Yuri bâilla en déposant deux tasses de café sur la table. Même si Victor l'obligeait à garder un rythme de sommeil suffisamment important pour l'empêcher de s'épuiser, il était forcé de reconnaître qu'il arrivait de moins en moins à tenir le coup. Le vertige qui l'avait saisi la veille en était la preuve. Et ce n'était pas le moment de flancher, ils partaient le lendemain pour Détroit, où les championnats des quatre continents auraient lieu. Yuri compta rapidement les jours. 47 jours avant la fin des championnats du monde, avant la fin de la saison. Un peu plus d'un mois. Il pouvait tenir. Il devait tenir. Même s'il n'avait plus eu d'autres vertiges après avoir quitté la patinoire, ce qui lui était arrivé lui faisait peur. Qu'est-ce qui s'était passé ? Est-ce que c'était juste un coup de fatigue, ou est-ce qu'il couvait quelque chose de plus grave ? Et si ça se reproduisait pendant un de ses passages ?

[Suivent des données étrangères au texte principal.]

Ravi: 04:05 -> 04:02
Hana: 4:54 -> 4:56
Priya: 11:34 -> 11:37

Victor s'assit à côté de lui et murmura :

- Tu as l'air soucieux…

Yuri réfléchit quelques secondes et garda les yeux baissés avant de murmurer :

- Victor, je voulais te demander… Est-ce que ça te dérange si… Enfin, je comprendrais que tu ne veuilles pas, hein ! Mais… Après les quatre continents… Est-ce que je pourrais m'arrêter deux ou trois jours avant de reprendre l'entraînement pour les mondiaux ?

Victor resta silencieux. Il ne lui avait pas parlé de la discussion qu'il avait eue avec Yakov, il voulait attendre de voir la façon dont Yuri supportait la fin de l'entraînement jusqu'aux quatre continents. Mais le japonais était le patineur le plus endurant qu'il connaissait et, s'il lui demandait lui-même de lever le pied, c'est qu'il était sur le point de s'effondrer. Il ne lui aurait pas fait une telle demande s'il avait pensé avoir la moindre chance de tenir le coup.

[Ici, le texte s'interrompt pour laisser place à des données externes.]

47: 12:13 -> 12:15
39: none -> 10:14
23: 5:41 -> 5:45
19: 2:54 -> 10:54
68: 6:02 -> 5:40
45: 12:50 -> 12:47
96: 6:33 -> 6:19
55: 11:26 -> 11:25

- Yuri… Ta saison est finie, après les quatre continents.

- Quoi ?

La réponse de Victor lui avait fait reposer violemment sa tasse, éclaboussant la table de café mais il n'y fit pas attention, son regard incrédule fixé sur son coach qui reprenait :

- Tu n'es pas en état d'aller jusqu'aux mondiaux et tu le sais. Ce n'est pas de deux ou trois jours, dont tu as besoin, c'est de deux ou trois semaines. Je ne te regarderai pas te détruire d'épuisement plus longtemps.

- Ça va aller ! Oublie ce que j'ai dit, je n'aurais jamais dû te demander ça… Je vais tenir le coup, je te jure !

Victor voulut rétorquer mais le regard suppliant de Yuri l'en empêcha. Il n'aimait pas le voir aussi désespéré. Il finit par soupirer :

- Ça ne sert à rien d'en parler maintenant. Tu vas participer – et remporter – les quatre continents. Ensuite, on revient ici et tu te reposes deux jours. Et après ça, on voit comment tu vas. Ça te convient ?

- Oui ! s'empressa-t-il d'accepter. Ça ira, je te jure !


J-43

Les présentateurs du championnat des quatre continents annoncèrent le résultat du programme long de Yuri au moment où ceux-ci s'affichaient sur les écrans, mais le japonais ne les regarda même pas. Il gardait sa tête dans ses mains, ses coudes posés sur ses genoux, cherchant à retenir les larmes de déception et d'amertume qui lui montaient aux yeux. Il n'avait pas besoin de voir ses résultats pour savoir qu'il s'était planté, lamentablement. Le mal au crâne qui le perturbait depuis le matin même, à cause du manque de sommeil, lui avait fait rater son premier saut. En se relevant, la proposition de Victor l'avait hantée. Arrêter la saison après cette compétition. Qu'est-ce que sa proposition cachait ? Victor le considérait comme l'un des patineurs les plus endurants au monde, pourquoi lui avait-il proposé ça ? Est-ce qu'il le considérait trop faible pour continuer, trop faible pour qu'il perde son temps à l'entraîner au lieu de penser à sa propre carrière ? Est-ce qu'il en avait eu marre de vivre avec lui, de patiner avec lui ? Toutes ces questions s'étaient bousculées dans sa tête, l'assaillant de toutes parts, et lui avaient fait perdre ses moyens, l'empêchant de réussir le moindre saut, le faisant chuter systématiquement. Il n'avait plus fait de prestation aussi catastrophique depuis la finale du Grand Prix deux ans auparavant. Victor gardait un bras autour de ses épaules dans une étreinte réconfortante.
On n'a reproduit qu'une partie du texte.